A droga da minha sanidade foi embora naquele instante. Apertei com tanta raiva aquele aparelho em minhas mãos que poderia quebrá-lo. Encarei Hannie com a mais pura ira que sentia  e joguei o celular em cima de sua cama com toda a porra da minha força.

– O que é isso? Quem te deu o caralho desse celular?!  – Apontava para aquele maldito aparelho e no mesmo instante Hannie afastou a coberta que cobria suas pernas e com muita calma saiu da cama e se pôs a minha frente.

– Minha mãe deixou o celular naquela mesinha–Apontou para a que estava ao lado de sua cama – E o aparelho que você acabou de quebrar era meu – As palavras saiam de sua boca com tanta tranquilidade que eu quis gritar, gritar de tanta raiva.

– Não estou nem aí para a porcaria desse celular! Eu só quero saber da conversa com aquele idiota!

– O que tem a conversa? – Ela perguntou irritada, mas com desdém.

– Que tipo de garota você é? Não está parecendo com a Hannie que eu conheço , com a Hannie que...que estava tão frágil há alguns minutos atrás, a...

– Então você acha que eu sou uma fraca? Só porque eu chorei não significa que eu seja uma idiota!

–Eu não disse que você é uma idiota!Eu só quis dizer que a garota nessa conversa não é você! Porra! Não é você.

– Por que não? Eu posso muito bem dar moral para quem eu quiser!

– Não! Você não pode!

–O que está dizendo? Ficou maluco?Eu posso sim! Se eu quiser beijar o Thomas amanhã eu posso e... – Não permiti que ela continuasse aquela maldita frase, porque a segurei firme pelos dois braços e a puxei contra o meu corpo com brutalidade.
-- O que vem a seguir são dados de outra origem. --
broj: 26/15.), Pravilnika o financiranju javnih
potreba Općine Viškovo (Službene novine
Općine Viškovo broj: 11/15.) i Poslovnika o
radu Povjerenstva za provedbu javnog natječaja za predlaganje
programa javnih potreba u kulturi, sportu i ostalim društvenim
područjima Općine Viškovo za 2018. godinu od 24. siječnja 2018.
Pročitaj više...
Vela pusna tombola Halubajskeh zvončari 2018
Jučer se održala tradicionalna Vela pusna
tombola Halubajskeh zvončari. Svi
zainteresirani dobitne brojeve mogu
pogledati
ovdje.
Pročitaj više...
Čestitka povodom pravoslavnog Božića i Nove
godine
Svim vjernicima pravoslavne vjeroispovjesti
– Não! Você não pode! – A avisei mais uma vez perdendo a razão por completo.

– O que...

– Você não pode, porque sou eu quem vai fazer isso! –Seus olhos arregalaram ao ouvir as minhas palavras e eu não perdi tempo, guiei minha boca até a sua e pressionei um beijo em seus lábios. Automaticamente meus olhos fecharam e senti sua boca se abrindo pelo susto, então aproveitei o espaço e encaixei meus lábios nos seus. Nosso beijo tão lento, mas gostoso, me fez levar a língua até a sua, fazendo com que aos poucos eu soltasse os seus braços e pusesse os meus em sua pequena cintura, tão fina como eu jamais havia imaginado, enquanto ela colocava aos suas mãos pequenas em meu rosto. Eu a puxei para mais perto de mim, começando a deslizar minhas mãos de uma maneira possessiva por sua costa, até que sua língua, timidamente se entrelaçou levemente na minha, criando um atrito excitante e me vi pressionando o meu pau contra sua barriga.

–Harry... –Ela disse ofegante quando soltei sua boca por um segundo, logo, levando uma de minhas mãos até sua nuca e a outra permanecia entrelaçada a sua cintura, enquanto eu voltava a beijá-la.